Use the following command line arguments to customize SegNet to your problem:
--num_classes
: Number of classes in your annotation image (default: 12)--height
: Height of the input images--width
: Width of the input images
Note that the hyperparameters of the model (learning rate, number of channels, depth) are not optimized and should be tuned to reach maximal performance on your dataset.

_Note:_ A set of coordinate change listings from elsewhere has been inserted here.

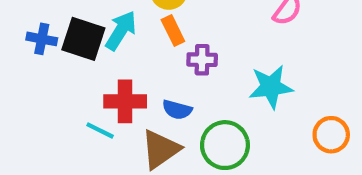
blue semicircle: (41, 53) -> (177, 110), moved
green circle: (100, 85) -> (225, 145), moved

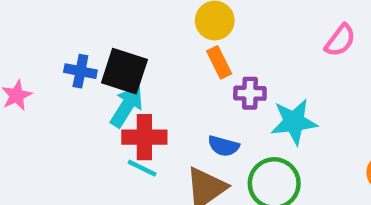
cyan arrow: (121, 31) -> (127, 106), moved
cyan star: (271, 87) -> (294, 122), moved
red cross: (125, 101) -> (144, 137), moved

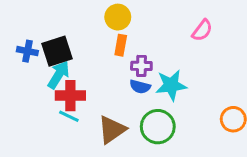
orange rectangle: (219, 62) -> (121, 45), turned 36
black square: (124, 71) -> (57, 51), turned -36
blue semicircle: (224, 146) -> (140, 87), moved

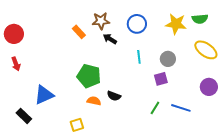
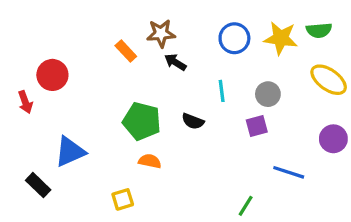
blue circle: (137, 24) -> (234, 38), moved
red circle: (14, 34) -> (52, 75), moved
black semicircle: (114, 96) -> (193, 121), moved
green line: (155, 108) -> (246, 206), moved

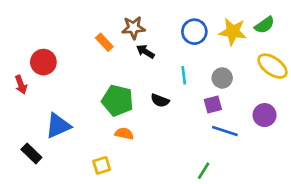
green semicircle: (319, 30) -> (265, 25), turned -30
purple circle: (333, 139) -> (265, 115), moved
blue line: (289, 172) -> (225, 131), moved

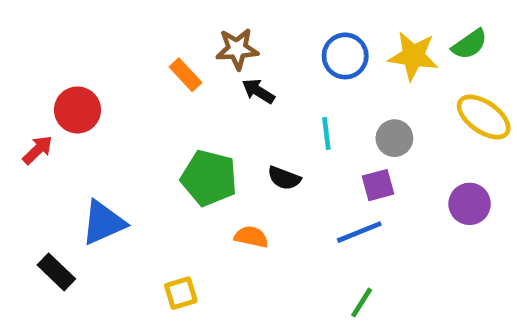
red arrow: (21, 85) -> (38, 150), turned -114
blue line: (225, 131) -> (359, 232), moved, turned -40
orange semicircle: (124, 134) -> (251, 237), moved

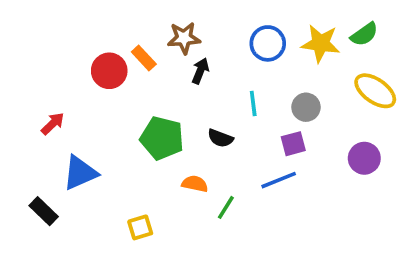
black arrow: (258, 91) -> (200, 71), turned 80
red circle: (77, 110) -> (109, 71), moved
red arrow: (38, 150) -> (53, 124), moved
green line: (362, 302) -> (226, 207), moved

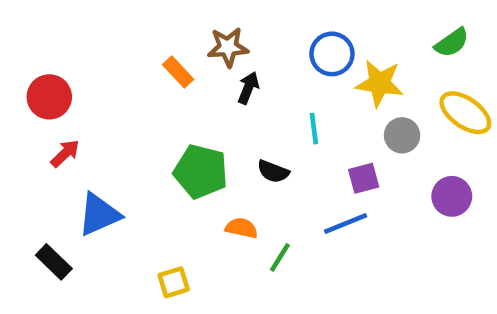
yellow star: (321, 43) -> (379, 83), moved
red circle: (109, 71) -> (49, 97), moved
gray circle: (306, 107) -> (402, 135), moved

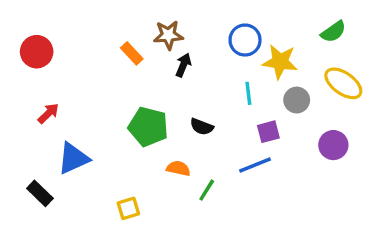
red circle: (49, 97) -> (37, 52), moved
cyan line: (314, 129) -> (248, 93), moved

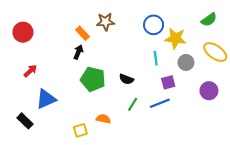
black arrow: (183, 65) -> (78, 52), moved
orange semicircle: (178, 168) -> (103, 119), moved
green line: (207, 190) -> (133, 104), moved

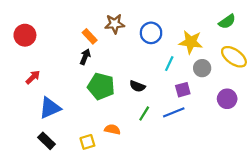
blue circle: (154, 25) -> (151, 33), moved
cyan line: (156, 58) -> (169, 64), turned 32
black rectangle: (25, 121) -> (47, 141), moved

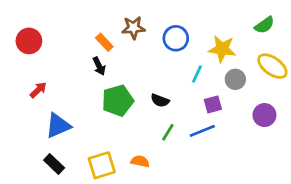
black arrow: (85, 57) -> (99, 66), turned 133
green pentagon: (101, 86) -> (118, 100), turned -30
orange semicircle: (112, 129) -> (140, 161), moved
yellow square: (87, 142) -> (102, 165), size x1.5

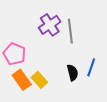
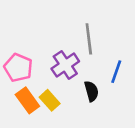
purple cross: (50, 25) -> (65, 65), moved
blue line: (91, 67) -> (116, 72), moved

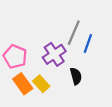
gray line: (89, 39) -> (74, 33), turned 30
blue line: (116, 72) -> (88, 43), moved

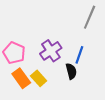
gray line: (74, 33) -> (90, 17), moved
blue line: (88, 43) -> (79, 55), moved

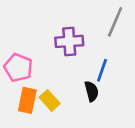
purple cross: (51, 51) -> (69, 41), moved, turned 30
orange rectangle: (21, 78) -> (27, 100), turned 48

To benchmark the model use the command:
python segnet_neon.py --bench
Machine and GPU specs:
Intel(R) Core(TM) i7-4790 CPU @ 3.60GHz
Ubuntu 14.04.2 LTS
GPU: GeForce GTX TITAN X
CUDA Driver Version 7.0
Runtimes:
-----------------------------
| Func | Mean |
-----------------------------
| fprop | 108.95 ms |
| bprop | 193.27 ms |
------------- -------------
| iteration | 302.22 ms |
-----------------------------
The upsampling layer implementation has only been tested with non-noverlapping 2x2 kernels. To make sure the pooling and upsampling pairs size the network properly and the pooling layer max pixel indicies are applied correctly by the upsampling layer, only image with dimensions that are powers of two are supported. Also the image dimensions need to be larger than 2^N where N is total downsampling of the input image (i.e. N is the number of 2x2 pooling layers in the encoder of the model).
There is no CPU backend support for this model, it requires a Maxwell class GPU.